Three concept designs for a new rock drill that is set to disrupt the mining industry were revealed at the Mandela Mining Precinct (MMP).
Following a nationwide initiative to gather concept designs for a new rock drill, the MMP is proud to announce three winning entries submitted by Fermel, HPE and Novatek. These finalists’ concept designs will move onto phase II in developing a proof of concept that will deliver a lighter and energy efficient rock drill.
“This initiative is fully aligned to the South African Mining Extraction, Research, Development and Innovation (SAMERDI) programmes looking at sustainability and longevity of current mines,” says CSIR manager: Mineral Resources, Navin Singh. He adds that this is the first initiative for developing South African solutions to a South African problem. Navin is also the co-director of the MMP.

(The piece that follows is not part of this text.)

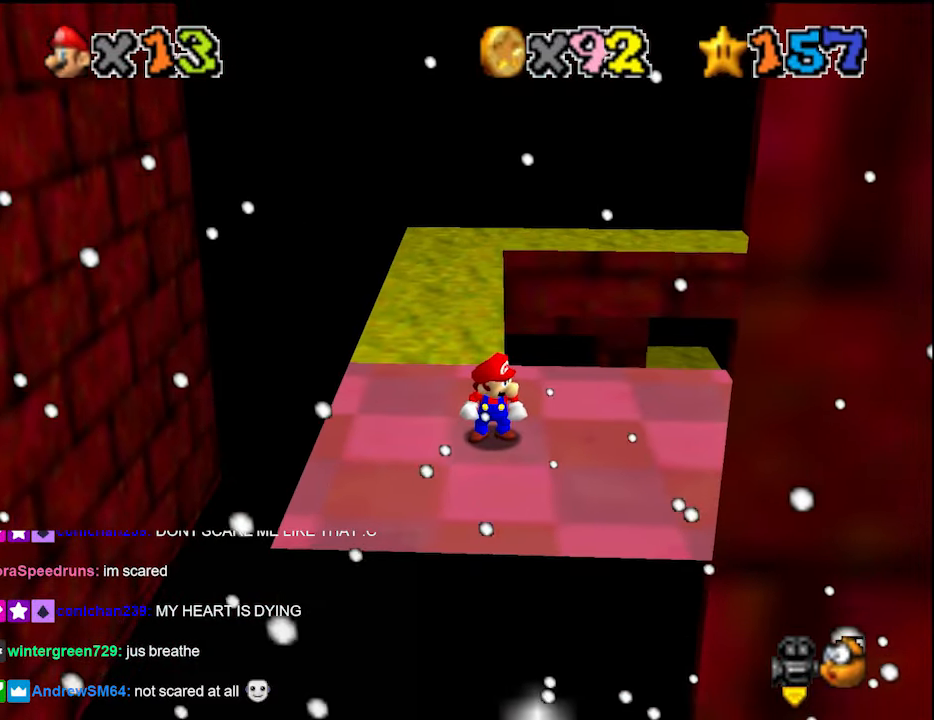
{"buttons": [], "left_stick": "center", "events": []}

The isidingo DRILL Open Design Challenge is an initiative driven by the MMP. The Open Design Challenge called for designs and concepts for new underground mining drills. “This challenge was designed to gather ideas from different people,” said MMP co-director, Alastair MacFarlane, during the awards ceremony.
“We will be working with the Technology Innovation Agency to fund the finalists in taking their concept further,” said Clen Cook, director of the Research Institute for Innovation and Sustainability. Finalists now have 60 days within which they need to come up with a proof of concept.
Current drilling technology is not energy efficient, as well as being heavy, noisy and prone to extreme vibration which results in fatigue, noisy induced hearing loss and white-knuckle syndrome. In addition, the conventional configuration means that operators are exposed to the most dangerous conditions of the mine (such as falling ground, seismicity and gas blows).
In an attempt to improve the operational cost, as well as the health and safety of rock drill operators, interested parties were asked to submit a concept design based on four key, and six secondaries, criteria. These were evaluated by a panel of subject-matter experts in the field based on the following criteria, the concept drill must have a weight reduction from 32kg to about 16kg; can be set up and taken down within 15 minutes; must use an alternate power source to compressed air; and must incorporate parallelism.
Following the proof of concept phase, finalists will be required to develop a prototype drill.